Hillsborough stadium hosted five FA Cup semi-finals during the 1980s and at several there were frightening scenes and near chaos. In 1981 during the tie between Spurs and Wolves, far more spectators were crammed onto the terrace than was safe and there were 38 injuries, several involving broken limbs. Sheffield Wednesday chairman Bert McGee was sanguine, snorting at police officers who feared fatalities. ‘Bollocks – no one would have been killed.’ Cage-like pens were then introduced which invalidated the safety certificate and there were no more cup semi-finals at this once-regular home for such big clashes until 1987. Again there was confusion and overcrowding at the 1987 cup quarter and semi-finals. At the latter, some people were pulled up out of the crowd by fell
ow fans from above for their own safety. In 1988, Liverpool and Nottingham Forest met in the semi-final at Hillsborough and again there was severe overcrowding and dangerous crushes. No action was taken. The following year, the teams were drawn to meet each other again at Hillsborough. Huge crowds built up outside before kick-off with Liverpool supporters being allocated the smaller West Stand at the Leppings Lane end. With 5,000 supporters still outside minutes before kick-off (and a request to delay the start turned down), Chief Superintendent David Duckenfield ordered gate C to be opened and fans surged into the central pens on the terrace.

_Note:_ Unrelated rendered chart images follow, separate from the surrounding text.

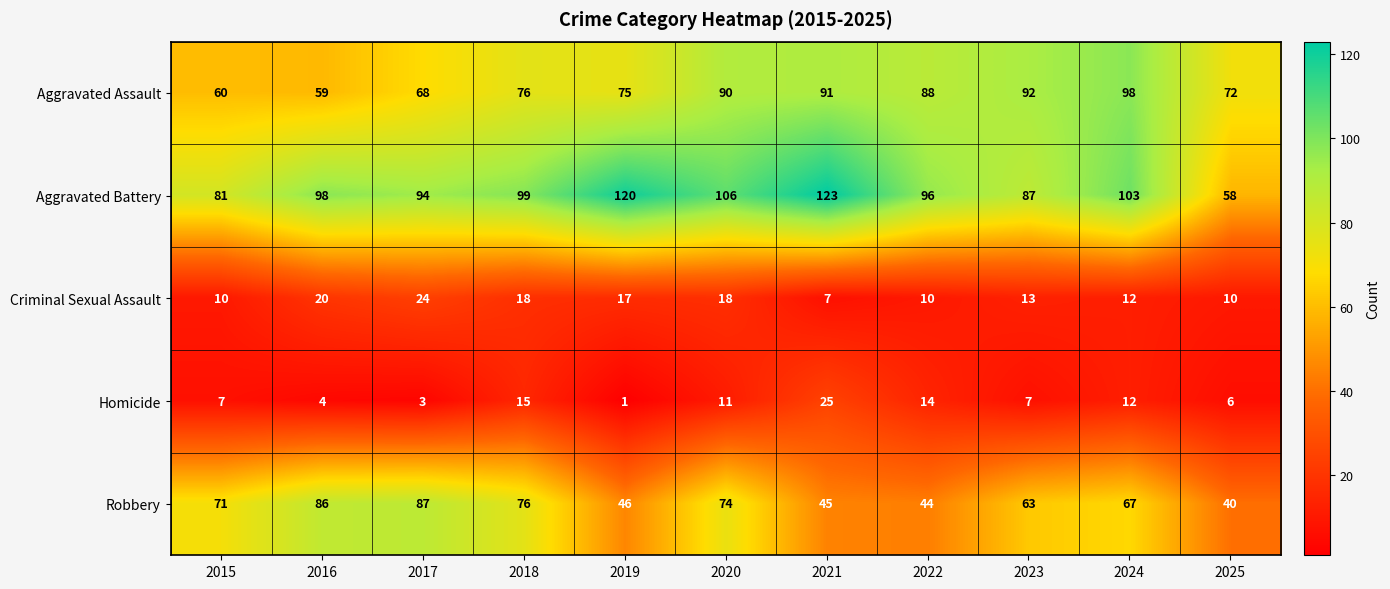

The Aggravated Battery series shows 67 at 2018. True or false?

False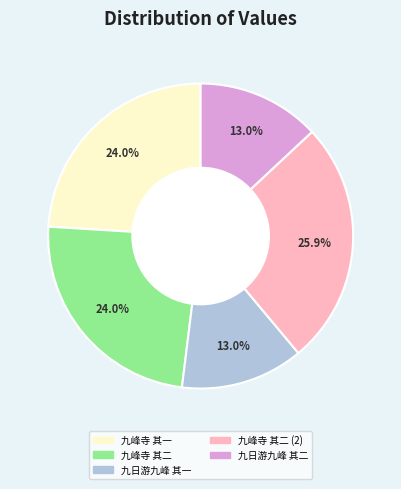

Is there a majority slice in this chart?

No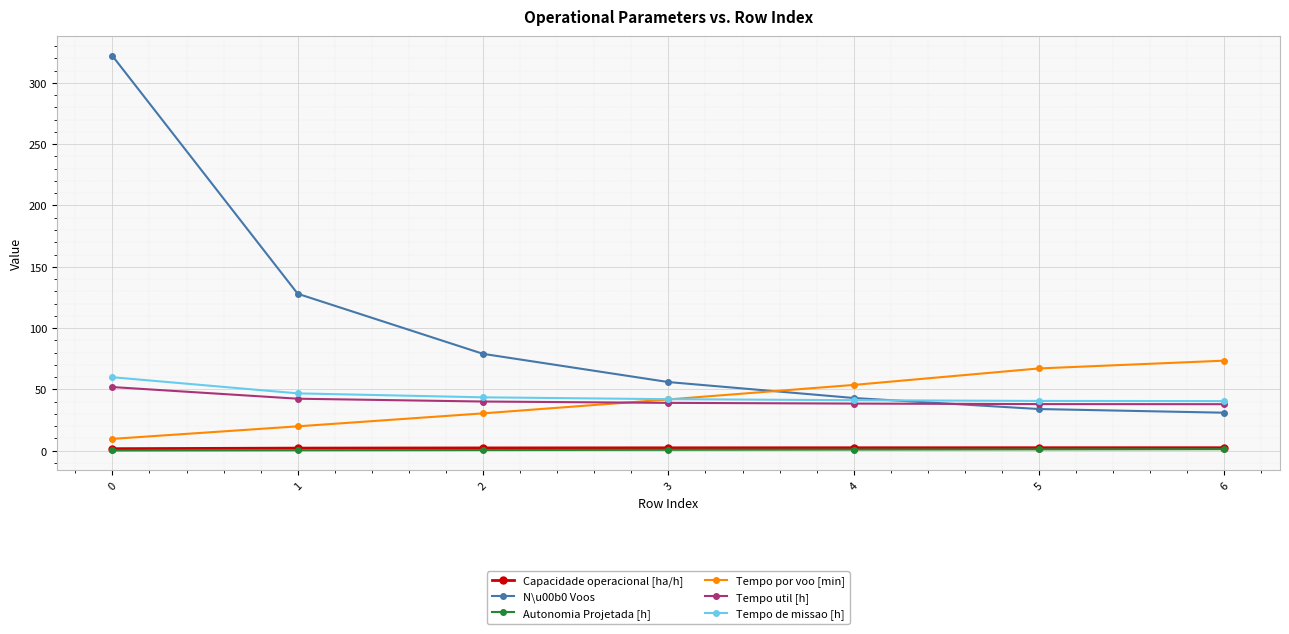

What is the difference between the highest and lowest values at 1?

127.6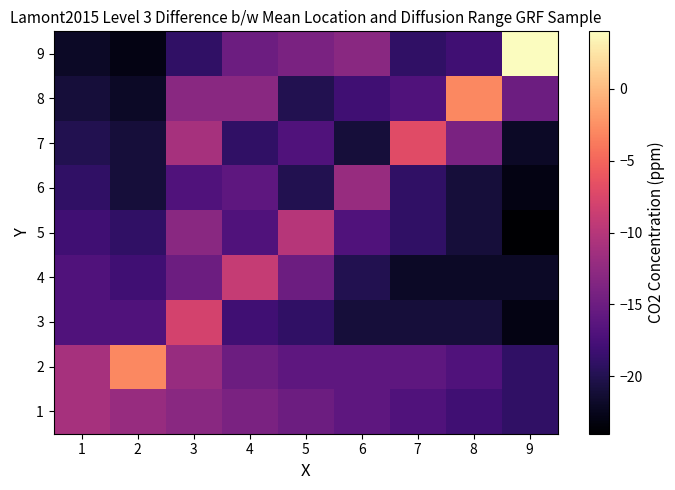

Between 4 and 2, which is larger?

2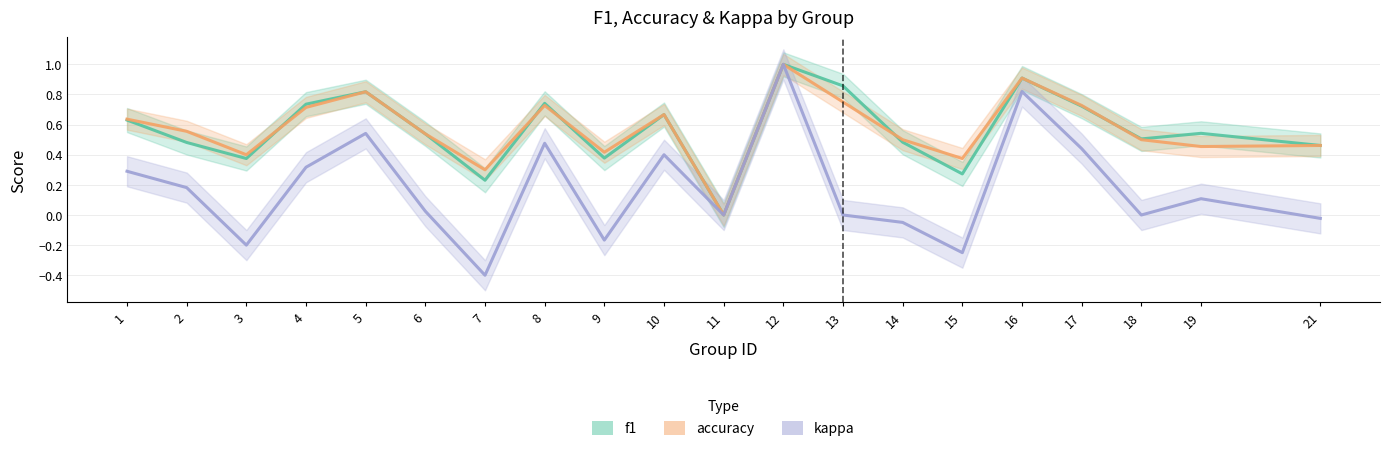

True or false: f1 and kappa intersect in this chart.

False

If you want a detailed account of the horrifying result of this decision, of what happened that afternoon, of the obscene deaths of 96 men, women and children; of the incompetence, wickedness, abuse and lies that followed from police, government and sections of the media over the next two-and-a-half decades, I urge you to read And the Sun Shines Now by Adrian Tempany. It is the definitive account of the disaster and its sordid aftermath by someone who was there. Tempany nearly died at Hillsborough and like many other heroic individuals, fought for justice and truth through the long decades ahead. Looking back over those last sentences, I hear a tone that could not be described as impartial. But how can one be impartial over Hillsborough? Tempany’s book will make you rage and weep.
Feeling suddenly awkward and not wanting to be thought ghoulish, I walk briskly past C gate and the other blue gates of Leppings Lane with just a quick glance. I pause properly at the Hillsborough memorial at the main stand just a little further on and read the inscriptions and the dedications. It’s a simple stone tablet, usually decorated with scarves and pictures, reading, ‘In memory of the 96 men, women and children who tragically died and the countless lives that were changed forever … You’ll Never Walk Alone’. I have no personal connection to the Hillsborough tragedy. I can’t claim to be one of those countless lives directly affected by it – some who’ve tried this shabby trick have been rightly savaged for it, like UKIP’s Paul Nuttall – and so I don’t expect to find myself crying until I realise I am.